TEXTO EM ESTUDO
+-------+

Esse projeto é um convite para quebrar o tabu. Um canal de inspiração e de informação para quem vive o luto e para quem deseja ajudar

Meu pai e eu, yoga e dor

Karina encontrou no yoga um parceiro para o luto e um aliado para a vida. Com a prática, aprendeu que não se deve resistir a dor, mas se render a ela e se fortalecer com isso: "temos a tendência a evitar a dor como se fosse um território que não conseguimos ultrapassar”

arquivo pessoal

MEU PAI E EU

Meu pai tinha uma personalidade expansiva e sempre foi o centro das atenções. Era aquele que falava pra uma mesa inteira, dava palestras, improvisava. Era extremamente dedicado às suas paixões: família, jingles e sinuca (foi campeão carioca algumas vezes). 

Eu cresci idolatrando essa figura forte e provocadora, tão diferente de mim.

Toda essa força tinha um paradoxo. Quando adoecia, seu mundo desabava. Sim, essa pessoa forte e alegre também se dedicava às doenças com obsessão. Nessa, tomei alguns sustos na vida. Ele se internava com frequência e não pensava duas vezes antes de chamar uma ambulância. Esse era meu pai: exagerado, intenso e extremamente frágil.

Eu vivia sobressaltada achando que alguma coisa ia acontecer com ele. E o medo virou pânico. Perder a vida do meu pai parecia ser a perda da minha vida também

Eu sempre fui bastante cética. Minha mente funcionava assim – se vejo acredito, se não vejo não acredito. Tinha um baita preconceito com mantras, monges e pregação. Por outro lado, o corpo sempre foi meu principal canal expressivo e terapêutico. Encontrei minha essência ali. 

Um dia, entrei numa aula de ashtanga vinyasa yoga, não por acaso, agora eu sei. A sala devia ter no máximo 12 praticantes e uns 40 graus. Não tinha música, nem espelho e ouvia-se somente o som da respiração ujay. Percebi que algo muito profundo acontecia ali, não sabia exatamente o que era, mas precisava descobrir. Foi assim que comecei a praticar. Sabia que era o lugar para cuidar não só do corpo, mas de questões muito profundas da minha vida. Cheguei a falar: aqui vou lidar com a perda do meu pai.

E é assim. No yoga você lida com todos os aspectos da sua vida: fraqueza, dor, força e potência. É se ver humano, frágil e ao mesmo tempo deus. Se eu pudesse resumir o que é praticar em uma frase, diria que é isso – encontrar deus todo dia dentro de você. E olha que não sou religiosa, nem um pouquinho.

YOGA E DOR 

Existem dois aspectos principais na prática que me ajudam na questão com a dor. A primeira é que no yoga o contato com a dor é diário. Na prática você aprende que não deve resistir a dor. Pelo contrário, deve se render a ela e se fortalecer com isso. A prática te desafia diariamente, te aproxima de limites e de territórios desconhecidos.

Temos a tendência a evitar a dor como se fosse um território que não conseguimos ultrapassar. É preciso ter consciência de que não somos dor, assim como não somos só euforia ou preguiça. A dor é algo que sentimos e é impermanente. E para mudar a nossa atitude perante a dor, é preciso experimentá-la. O yoga te propõe isso repetidamente.

+-------+

DADOS FORNECIDOS
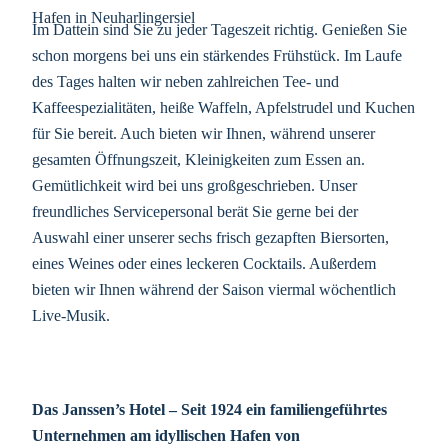
Im Dattein sind Sie zu jeder Tageszeit richtig. Genießen Sie
schon morgens bei uns ein stärkendes Frühstück. Im Laufe
des Tages halten wir neben zahlreichen Tee- und
Kaffeespezialitäten, heiße Waffeln, Apfelstrudel und Kuchen
für Sie bereit. Auch bieten wir Ihnen, während unserer
gesamten Öffnungszeit, Kleinigkeiten zum Essen an.
Gemütlichkeit wird bei uns großgeschrieben. Unser
freundliches Servicepersonal berät Sie gerne bei der
Auswahl einer unserer sechs frisch gezapften Biersorten,
eines Weines oder eines leckeren Cocktails. Außerdem
bieten wir Ihnen während der Saison viermal wöchentlich
Live-Musik.
Das Janssen’s Hotel –
Seit 1924 ein familiengeführtes
Unternehmen am idyllischen Hafen von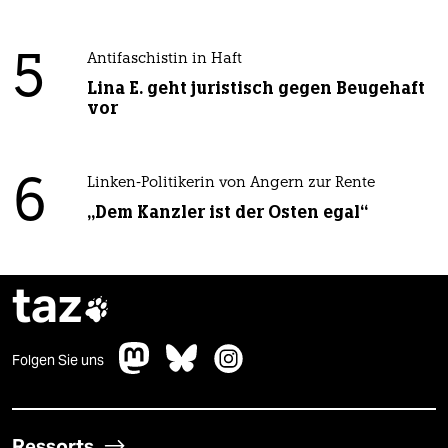
5
Antifaschistin in Haft
Lina E. geht juristisch gegen Beugehaft
vor
6
Linken-Politikerin von Angern zur Rente
„Dem Kanzler ist der Osten egal“
taz

Folgen Sie uns
Ressorts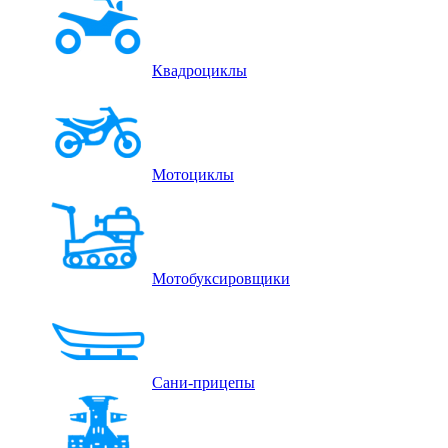
Квадроциклы
Мотоциклы
Мотобуксировщики
Сани-прицепы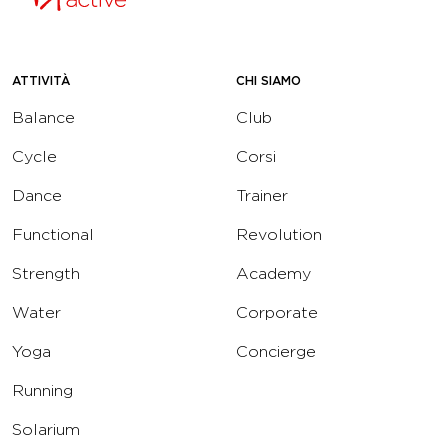
ATTIVITÀ
CHI SIAMO
Balance
Club
Cycle
Corsi
Dance
Trainer
Functional
Revolution
Strength
Academy
Water
Corporate
Yoga
Concierge
Running
Solarium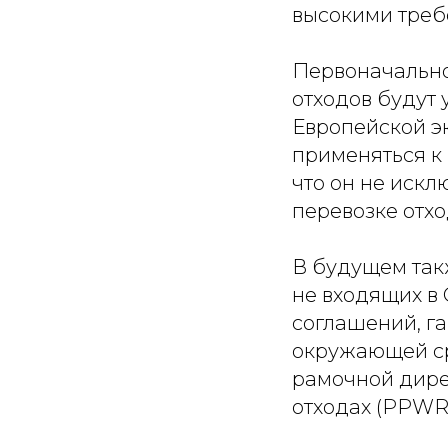
высокими треб
Первоначально
отходов будут 
Европейской эк
применяться к 
что он не искл
перевозке отхо
В будущем так
не входящих в 
соглашений, г
окружающей сре
рамочной дирек
отходах (PPWR)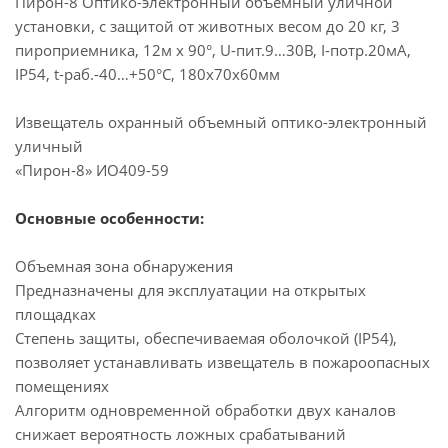
Пирон-8 Оптико-электронный объемный уличной
установки, с защитой от животных весом до 20 кг, 3
пироприемника, 12м х 90°, U-пит.9…30В, I-потр.20мА,
IP54, t-раб.-40…+50°C, 180х70х60мм
Извещатель охранный объемный оптико-электронный
уличный
«Пирон-8» ИО409-59
Основные особенности:
Объемная зона обнаружения
Предназначены для эксплуатации на открытых
площадках
Степень защиты, обеспечиваемая оболочкой (IP54),
позволяет устанавливать извещатель в пожароопасных
помещениях
Алгоритм одновременной обработки двух каналов
снижает вероятность ложных срабатываний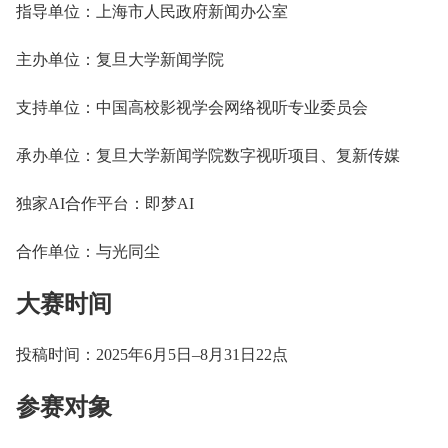
指导单位：上海市人民政府新闻办公室
主办单位：复旦大学新闻学院
支持单位：中国高校影视学会网络视听专业委员会
承办单位：复旦大学新闻学院数字视听项目、复新传媒
独家AI合作平台：即梦AI
合作单位：与光同尘
大赛时间
投稿时间：2025年6月5日–8月31日22点
参赛对象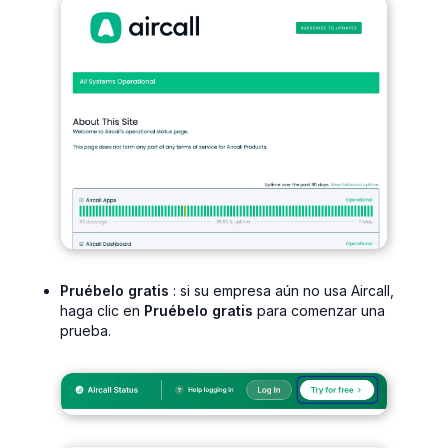
Pruébelo gratis
: si su empresa aún no usa Aircall,
haga clic en
Pruébelo gratis
para comenzar una
prueba.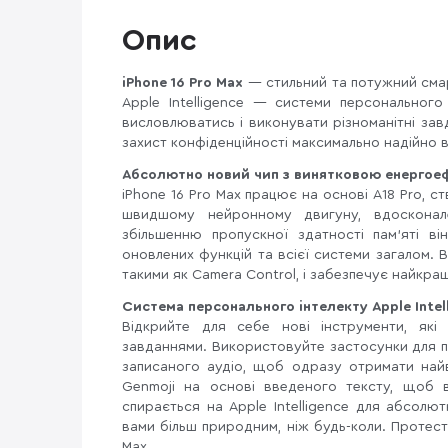
Опис
iPhone 16 Pro Max
— стильний та потужний смар
Apple Intelligence — системи персональног
висловлюватись і виконувати різноманітні за
захист конфіденційності максимально надійно 
Абсолютно новий чип з винятковою енергое
iPhone 16 Pro Max працює на основі A18 Pro, с
швидшому нейронному двигуну, вдосконал
збільшенню пропускної здатності пам'яті ві
оновлених функцій та всієї системи загалом. 
такими як Camera Control, і забезпечує найкра
Система персонального інтелекту Apple Intel
Відкрийте для себе нові інструменти, які
завданнями. Використовуйте застосунки для п
записаного аудіо, щоб одразу отримати най
Genmoji на основі введеного тексту, щоб від
спирається на Apple Intelligence для абсолю
вами більш природним, ніж будь-коли. Протесту
Max.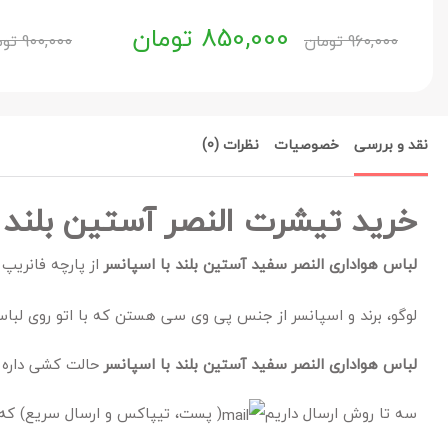
850,000
تومان
960,000
تومان
900,000
توم
نقد و بررسی
خصوصیات
نظرات (0)
خرید تیشرت النصر آستین بلند 
لباس هواداری النصر سفید آستین بلند با اسپانسر
از پارچه فانریپ
لوگو، برند و اسپانسر از جنس پی وی سی هستن که با اتو روی لب
لباس هواداری النصر سفید آستین بلند با اسپانسر
حالت کشی داره و
سه تا روش ارسال داریم
( پست، تیپاکس و ارسال سریع) که 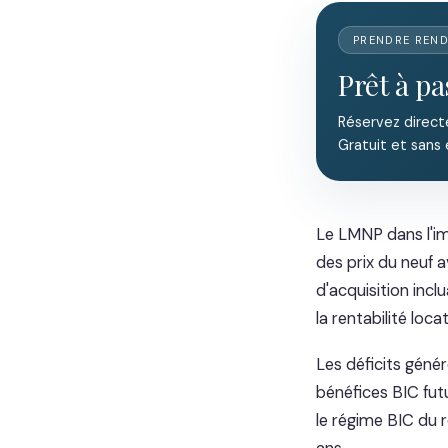
PRENDRE REN
Prêt à pa
Réservez direct
Gratuit et sans
Le LMNP dans l'im
des prix du neuf a
d'acquisition incl
la rentabilité loc
Les déficits géné
bénéfices BIC fut
le régime BIC du r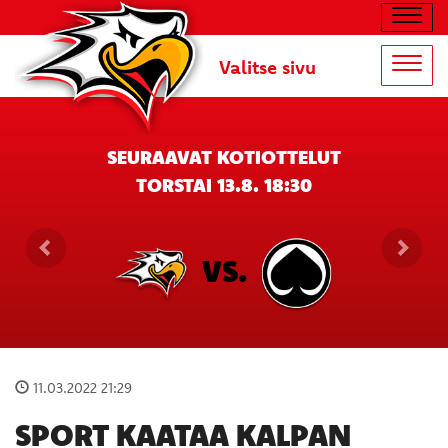
Navig
Valitse sivu
Navig
SEURAAVAT KOTIOTTELUT
TORSTAI 13.8. 18:30
VS.
11.03.2022 21:29
SPORT KAATAA KALPAN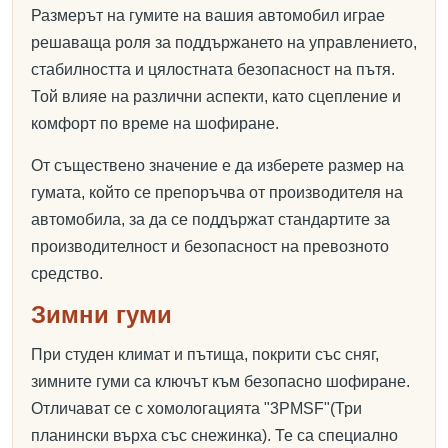
Размерът на гумите на вашия автомобил играе
решаваща роля за поддържането на управлението,
стабилността и цялостната безопасност на пътя.
Той влияе на различни аспекти, като сцепление и
комфорт по време на шофиране.
От съществено значение е да изберете размер на
гумата, който се препоръчва от производителя на
автомобила, за да се поддържат стандартите за
производителност и безопасност на превозното
средство.
Зимни гуми
При студен климат и пътища, покрити със сняг,
зимните гуми са ключът към безопасно шофиране.
Отличават се с хомологацията "3PMSF"(Три
планински върха със снежинка). Те са специално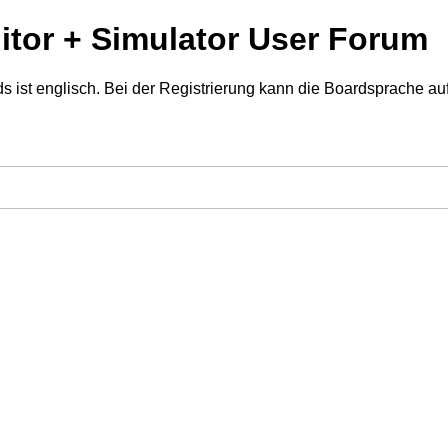
tor + Simulator User Forum
 ist englisch. Bei der Registrierung kann die Boardsprache au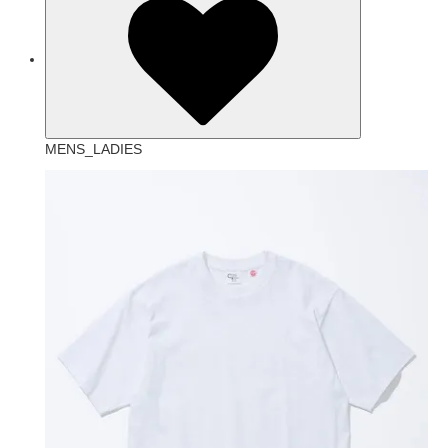
MENS_LADIES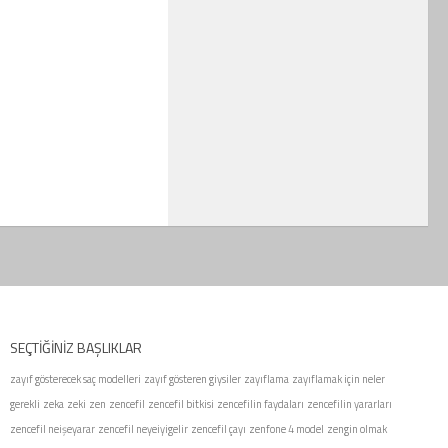
SEÇTIĞINIZ BAŞLIKLAR
zayıf gösterecek saç modelleri
zayıf gösteren giysiler
zayıflama
zayıflamak için neler
gerekli
zeka
zeki
zen
zencefil
zencefil bitkisi
zencefilin faydaları
zencefilin yararları
zencefil neişeyarar
zencefil neyeiyigelir
zencefil çayı
zenfone 4 model
zengin olmak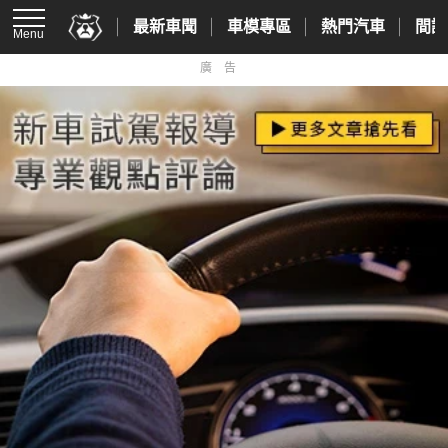
最新車聞
車模專區
熱門汽車
間諜
Menu
廣告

+-------+

ENUNCIADO
Transcreva o trecho completo do texto sobre yoga e luto que vai de "Eu sempre fui bastante" até "do meu pai.", trocando "monges" por "sacerdotes".

RESOLUÇÃO
Eu sempre fui bastante cética. Minha mente funcionava assim – se vejo acredito, se não vejo não acredito. Tinha um baita preconceito com mantras, sacerdotes e pregação. Por outro lado, o corpo sempre foi meu principal canal expressivo e terapêutico. Encontrei minha essência ali. 

Um dia, entrei numa aula de ashtanga vinyasa yoga, não por acaso, agora eu sei. A sala devia ter no máximo 12 praticantes e uns 40 graus. Não tinha música, nem espelho e ouvia-se somente o som da respiração ujay. Percebi que algo muito profundo acontecia ali, não sabia exatamente o que era, mas precisava descobrir. Foi assim que comecei a praticar. Sabia que era o lugar para cuidar não só do corpo, mas de questões muito profundas da minha vida. Cheguei a falar: aqui vou lidar com a perda do meu pai.